Die wachsende, himmelschreiende Not vieler Griechen, hungrige Schulkinder, die kleinen Geschäftsleute, die alle Ersparnisse verloren haben, die Bettler und die arbeitslosen Jugendlichen kommen bei BILD nicht vor. Einzige Bezugsgröße ist der geschröpfte deutsche Steuerzahler, der mit den BILD-Lesern identisch ist.
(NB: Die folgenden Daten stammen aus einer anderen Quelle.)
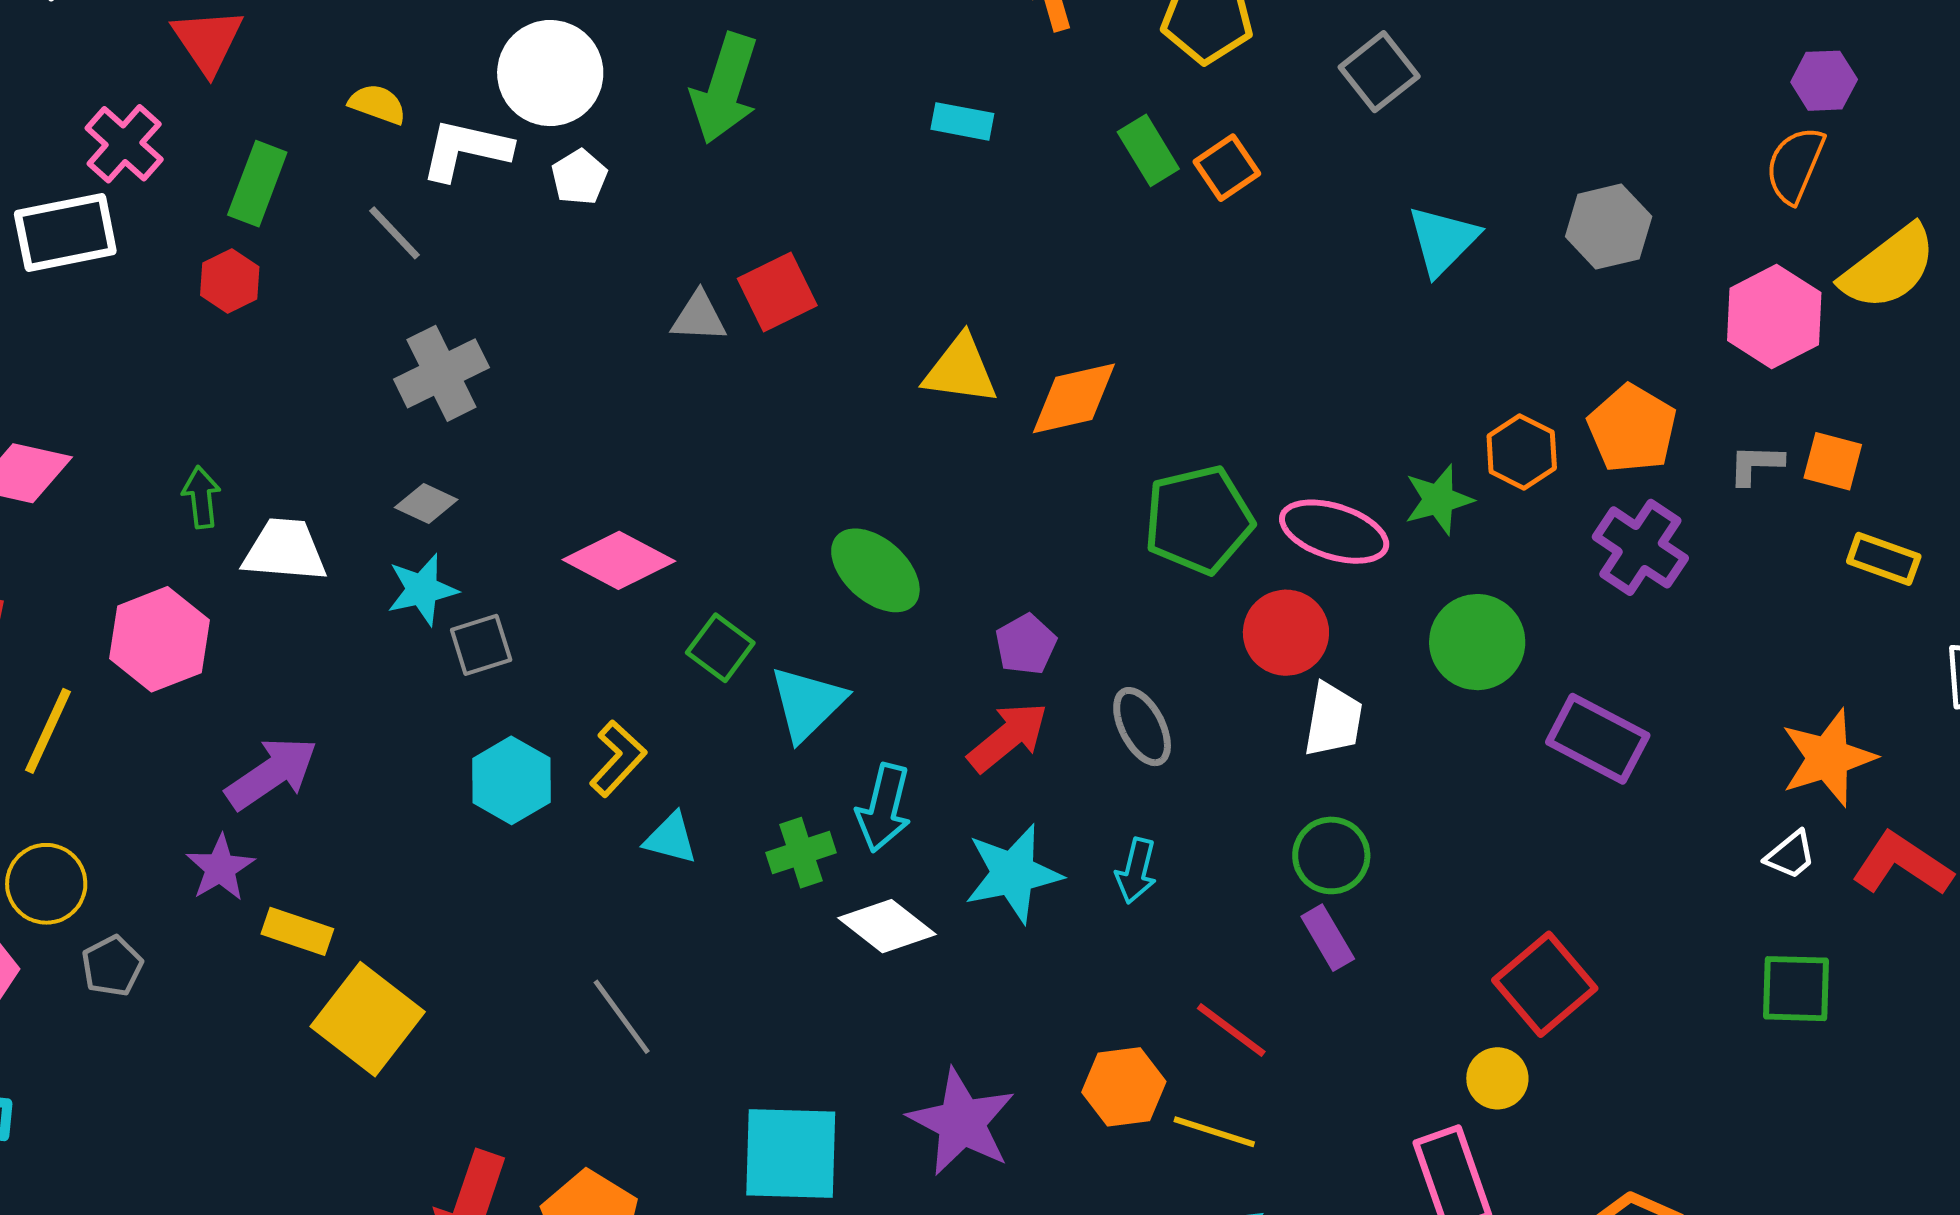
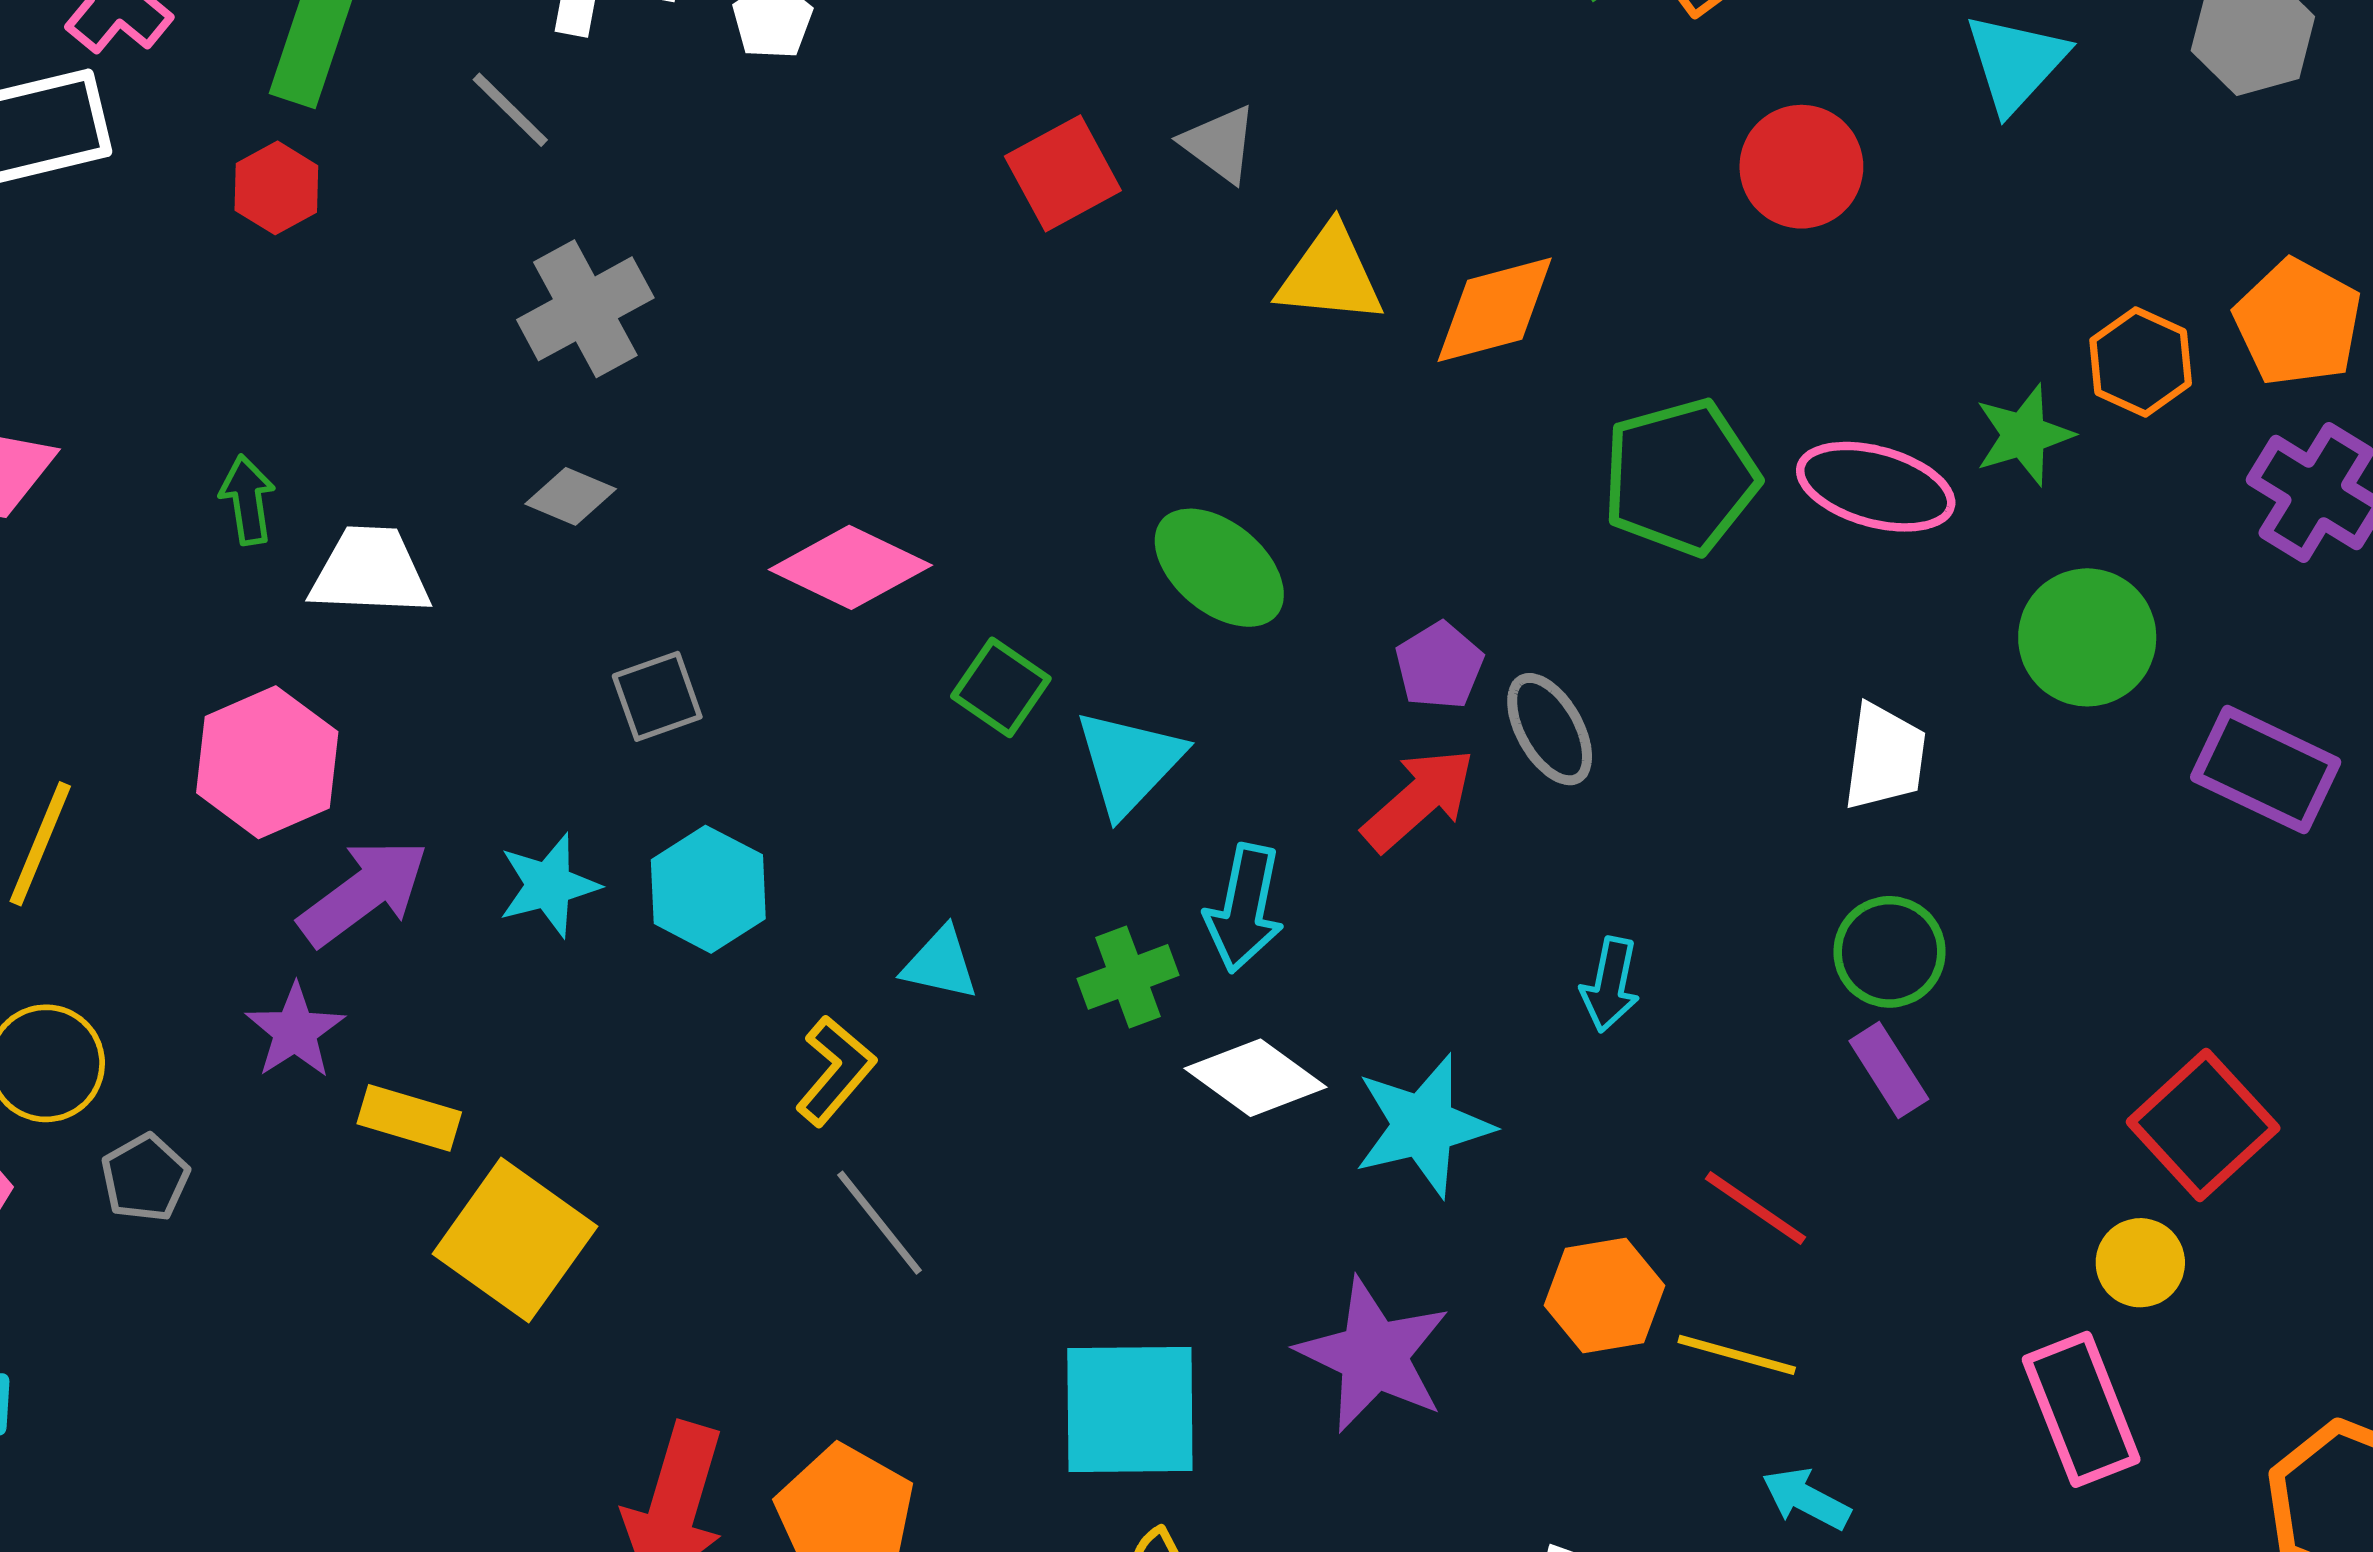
gray triangle: (699, 317) -> (1219, 144), moved, turned 36
cyan star: (422, 590) -> (549, 885), moved
red circle: (1286, 633) -> (1801, 167), moved
pink hexagon: (160, 639) -> (267, 762), moved
gray ellipse: (1142, 727) -> (1550, 729), moved
yellow L-shape: (618, 759) -> (835, 1071), moved
cyan star: (1013, 873) -> (1423, 1126), moved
Oder um noch einmal die Autoren der Studie zu Wort kommen zu lassen: „Wer sich in der Welt der Moral bewegt und mit letztlich nicht begründungspflichtigen Wertungen hantiert, der hat freie Bahn: Er muss nicht analysieren und bewerten, er kann sachlich unanfechtbar mit Gefühlen und Eindrücken spielen, sich in den Kategorien gut und böse, schwarz und weiß, schuldig und unschuldig bewegen, damit emotionalisieren und dramatisieren. Er bewegt sich damit in einem journalismusfreien Raum.“
Harald Freiling
Literatur
Hans-Jürgen Arlt, Wolfgang Storz: Drucksache „Bild“ – Eine Marke und ihre Mägde. Die „Bild“-Darstellung der Griechenlandund Eurokrise 2010. Eine Studie der Otto Brenner Stiftung Frankfurt/Main 2011. Alle Bestandteile der Studie, weiterführende Materialien und Reaktionen findet man auf der Seite www.bild-studie.de zum Nachlesen und als Download.